İhbar olunan hakim davacı tarafın dosyayı şahsileştirdiğini, yargılama sırasında hakimin şikayeti, reddi vs. işlemlerle davanın sürüncemede kalması amacıyla hareket ettiğini, dosyanın yargılaması sırasında titizlikle tüm yargılama usul ve esaslarına uyulduğunu, hiç bir maddi ve manevi zararın bulunmadığını, taraflı olduğuna dair iddiaların yerinde olmadığını, diğer tüm hakimler tarafından da tedbire ilişkin aynı kararların verildiğini belirterek davanın reddine karar verilmesini istemiştir.

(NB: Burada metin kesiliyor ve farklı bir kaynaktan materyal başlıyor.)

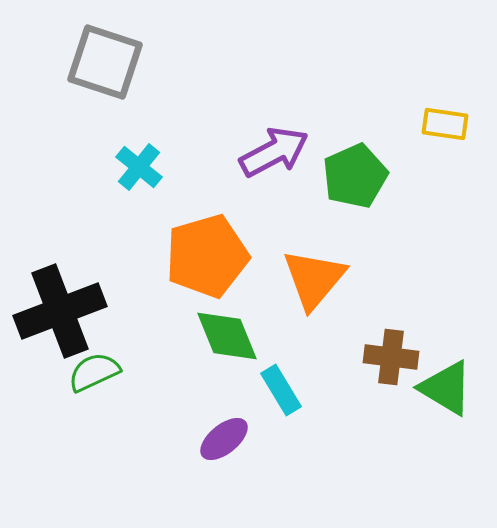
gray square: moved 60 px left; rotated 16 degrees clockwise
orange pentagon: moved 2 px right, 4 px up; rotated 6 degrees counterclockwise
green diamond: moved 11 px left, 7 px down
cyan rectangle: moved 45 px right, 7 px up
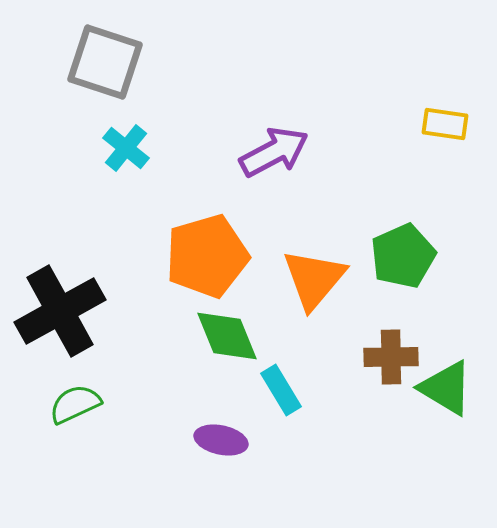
cyan cross: moved 13 px left, 19 px up
green pentagon: moved 48 px right, 80 px down
black cross: rotated 8 degrees counterclockwise
brown cross: rotated 8 degrees counterclockwise
green semicircle: moved 19 px left, 32 px down
purple ellipse: moved 3 px left, 1 px down; rotated 51 degrees clockwise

Özel Dairece yukarıda başlık bölümüne alınan gerekçe ile davanın reddine karar verilmiştir.

Dosyadaki tutanak ve kanıtlara, bilgi ve belgelere, daire kararında açıklanan gerektirici nedenlere, delillerin değerlendirilmesinde bir isabetsizlik bulunmamasına göre, usul ve yasaya uygun olduğu tespit edilen Yargıtay 11. Hukuk Dairesinin ilk derece mahkemesi sıfatıyla verdiği kararın onanması gerekir.

SONUÇ : Davacılar vekilinin temyiz itirazlarının reddi ile Yargıtay 11. Hukuk Dairesinin ilk derece mahkemesi sıfatıyla verdiği kararın yukarıda açıklanan nedenlerle ONANMASINA, gerekli temyiz ilamı harcı peşin alındığından başka harç alınmasına mahal olmadığına, karar düzeltme yolu açık olmak üzere 26.04.2017 gününde oybirliği ile karar verildi.